Uit: Le Francq van Berkhey, 1811
Behalve het hoofdgebouw werd daarbij ook de plattegrond van een ander bedrijfsgedeelte gegeven, alsmede van een vrijstaande wagenschuur met stalruimte en van een afzonderlijk zomerhuis. Uilkema gebruikte deze tekening om te laten zien wat nu eigenlijk in het begin van de 19e eeuw werd beschouwd als het normale type in deze streek. De bijbehorende beschrijving werd door hem met veel waardering vrijwel geheel geciteerd en zou dienen als uitgangspunt voor zijn eigen concepttekst over de provincie Zuid-Holland (‘
..Een uitstekende leidraad voor het leeren kennen van het boerenhuis in deze streek is het uitnemende werk: Natuurlijke Historie van Holland door J. le Francq van Berkhey, Med. Doctor en Praelector in de Natuurlijke Historie aan 's Lands Universiteit te Leiden..’). Hij ging verder met te stellen: ‘
..De meest belangrijke teekeningen uit dit boek zijn hier gereproduceerd als fig. 269, 269a en 269b. Zeer vele der technische bijzonderheden, door Berkhey vermeld en hier overgenomen, gelden nog in onzen tijd. De hooi- en graanbergen, die de hoeven vergezellen en ook door den schrijver uitvoerig zijn behandeld, ontbreken bij de plattegronden, doch haar afwezigheid doet geen afbreuk aan de duidelijkheid. Deze laat niet te wenschen over. Uit alles blijkt, dat Berkhey heeft getracht, de typische zuidhollandsche hoeve te schetsen, die, zonder luxueus te zijn, aan de eischen des tijds beantwoordde..’. De oorspronkelijke tekst uit 1811 zou vervolgens vrijwel de gehele rest van Uilkema's eerste hoofdstuk in beslag nemen.

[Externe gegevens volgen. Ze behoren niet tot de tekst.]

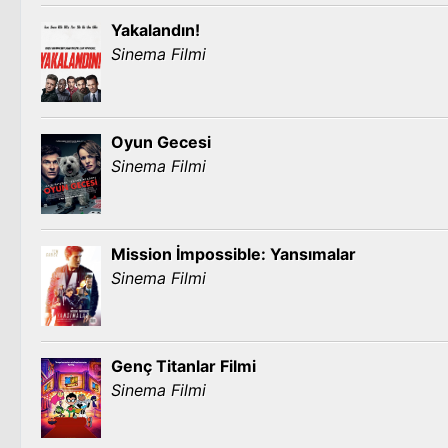
Yakalandın!
Sinema Filmi
Oyun Gecesi
Sinema Filmi
Mission İmpossible: Yansımalar
Sinema Filmi
Genç Titanlar Filmi
Sinema Filmi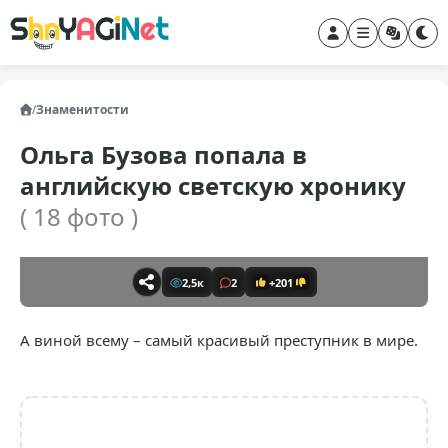
/
Знаменитости
Ольга Бузова попала в
английскую светскую хронику
( 18 фото )
2,5к
2
+201
А виной всему – самый красивый преступник в мире.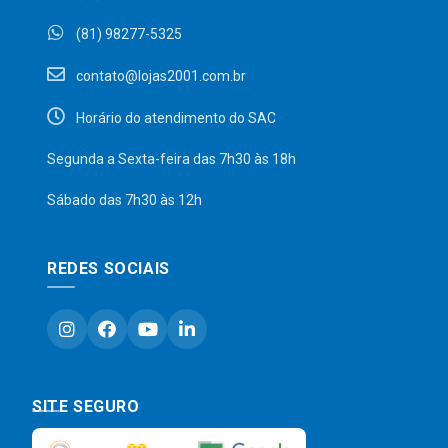
(81) 98277-5325
contato@lojas2001.com.br
Horário do atendimento do SAC
Segunda a Sexta-feira das 7h30 às 18h
Sábado das 7h30 às 12h
REDES SOCIAIS
SITE SEGURO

De betreffende boerderij telde van voortot achtergevel de volgende afdelingen: voorhuis, achterhuis, koestal, paardestal en dorsvloer. Het voorhuis bestond uit twee naast elkaar gelegen ruimten. Aan één zijde lag de kelder met daarboven de opkamer of ‘kelderkamer’, waarin zich een bedstede bevond; aan de andere kant van het voorhuis was een kaaskamer afgescheiden, die door een stippellijn staan aangegeven. Het achterhuis bestond uit één, zeer grote, onverdeelde ruimte, die ‘de keuken’ of ‘het bouwhuis’ werd genoemd. Hier bevond zich de schouw, de koelbak, de pomp en de toegang tot zowel de kelder als de woonhuiszolder. In beide zijgevels vond men hier bovendien een raam met kruiskozijn en een deur; drie andere deuren voerden van het achterhuis in de stal. Hier vond men ruimte voor zestien stuks vee, die in twee rijen met de koppen naar de centrale voergang stonden. Achter de koestal lag de paardestal met zes plaatsen en tenslotte de dorsplaats. De tweede plattegrondtekening, waarvan aan de bovenzijde het woongedeelte is weggelaten, laat zien hoe een dergelijke boerderij er bij een gespecialiseerd veeteeltbedrijf uit zou zien. De paardestal en de dorsvloer ontbraken hier en het achterhuis bestond uit twee gedeelten: de eigenlijke keuken, die hier kleiner was dan bij het vorige voorbeeld, en de werkruimte voor de zuivelbereiding, waar zich de koelbak met pomp en een ruimte voor gereedschap bevond. De kelder stond via een gangetje langs de keuken rechtstreeks in verbinding met de stal. De daaronder afgebeelde vrijstaande wagenschuur bevatte eveneens stalruimte, voor kalveren, jongvee en paarden. De plattegrond van de zomerwoning, tenslotte, (‘..zoo als die bij de geregelde Boerderijen naast het huis gebouwd worden..’), had een stookplaats met een bakoven.
Voor meer gegevens wordt verwezen naar de originele tekst van Le Francq van Berkhey, die zeer veel aanvullende gegevens bevat over zowel de constructie als het gebruik van de verschillende ruimten.